Sem acordos ou consensos claros, Sartre voltou a Paris com o compromisso de eliminar do roteiro algumas partes sinalizadas por Huston. Mas quando, por fim, chegou à versão final, encaminhou para os Estados Unidos um roteiro com 700 páginas, mais que o dobro da versão anterior.
Foi a gota final. Huston decidiu colocar as próprias mãos sobre as elaborações de Sartre. Amparou-se com o auxílio de um roteirista profissional, Charlie Kaufman, famoso por cine-biografias, além de Reinhardt, com quem chegou a um roteiro de 190 páginas. Huston conta que parte do trabalho de revisão implicou em reduzir as conotações sexuais do roteiro de Sartre. Ele já havia recebido uma sinalização positiva quanto ao financiamento do filme, desde que fosse conseguida a aprovação da Igreja Católica: “A Igreja não podia nos impedir de levar avante o projeto, mas podia prejudicar o lançamento dos cinemas proibindo os fiéis de assistir ao filme. Me reuni com dois padres e uma mulher leiga para discutir minuciosamente o roteiro.

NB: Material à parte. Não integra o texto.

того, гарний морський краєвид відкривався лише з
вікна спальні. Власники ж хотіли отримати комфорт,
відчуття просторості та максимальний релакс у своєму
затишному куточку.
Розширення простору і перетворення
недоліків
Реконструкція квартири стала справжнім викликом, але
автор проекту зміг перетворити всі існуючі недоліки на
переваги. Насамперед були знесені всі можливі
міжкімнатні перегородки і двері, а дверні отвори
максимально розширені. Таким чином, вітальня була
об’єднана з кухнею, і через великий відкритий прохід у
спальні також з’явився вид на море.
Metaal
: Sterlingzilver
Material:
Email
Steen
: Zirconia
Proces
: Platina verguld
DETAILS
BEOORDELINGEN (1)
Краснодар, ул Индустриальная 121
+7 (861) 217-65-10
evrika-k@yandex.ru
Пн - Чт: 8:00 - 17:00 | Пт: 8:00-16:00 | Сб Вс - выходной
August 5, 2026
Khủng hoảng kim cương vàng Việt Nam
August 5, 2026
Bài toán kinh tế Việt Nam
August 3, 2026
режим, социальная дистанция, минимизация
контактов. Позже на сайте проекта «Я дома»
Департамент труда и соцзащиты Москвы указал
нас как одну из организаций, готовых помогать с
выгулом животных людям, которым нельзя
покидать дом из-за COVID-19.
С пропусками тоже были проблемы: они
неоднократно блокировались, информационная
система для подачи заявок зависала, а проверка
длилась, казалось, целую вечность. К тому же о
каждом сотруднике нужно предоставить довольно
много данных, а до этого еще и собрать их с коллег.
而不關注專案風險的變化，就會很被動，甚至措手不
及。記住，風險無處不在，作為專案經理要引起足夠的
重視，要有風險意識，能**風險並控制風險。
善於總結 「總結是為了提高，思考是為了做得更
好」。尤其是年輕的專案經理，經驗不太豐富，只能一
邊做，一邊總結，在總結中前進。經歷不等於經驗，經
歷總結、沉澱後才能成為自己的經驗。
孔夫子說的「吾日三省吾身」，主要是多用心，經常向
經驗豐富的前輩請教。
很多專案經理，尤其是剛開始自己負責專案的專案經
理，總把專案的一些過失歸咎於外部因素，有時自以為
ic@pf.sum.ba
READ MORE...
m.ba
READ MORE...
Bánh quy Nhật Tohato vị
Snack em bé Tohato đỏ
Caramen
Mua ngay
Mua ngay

A oposição dos três se baseava em princípios éticos: a filosofia de Freud, segundo eles, não admite a existência do Bem e do Mal. Só um padre tem o direito de sondar a alma humana. A mera sugestão de sexualidade infantil lhes repugnava. É lógico que eu não podia modificar Freud para satisfazer esses preconceitos católicos sem destruir completamente o filme – sem falar no freudianismo – e o máximo que eu podia esperar era chegar a um meio-termo” (19).
Essas concessões foram inaceitáveis para Sartre. Enfim ele caía em si que Huston não pretendia fazer um filme independente, de arte, voltado para um público erudito, mas apenas fazer cinema popular. Impaciente, ordenou que seu nome fosse tirado dos créditos do filme e abandonou o projeto. Quando Huston, incapaz de entender as reações de Sartre, pediu a Reinhardt que o procurasse em Paris em busca de uma explicação, Sartre não poupou o diretor americano de acusações e sarcasmo - sentou-se e compôs um texto de 16 páginas sobre suas motivações, acusando Huston de vender os altos ideais do projeto. Ao ler a carta, Huston supersimplificou a questão e explodiu com Reinhardt: “Por que você me traz algo como isso? Está tentando arruinar meu filme?” (20).
Foi o fim da participação de Sartre no projeto de Freud. Mas, para Huston e para o Freud ficcional que estava em jogo, os tropeços estavam ainda e apenas no começo.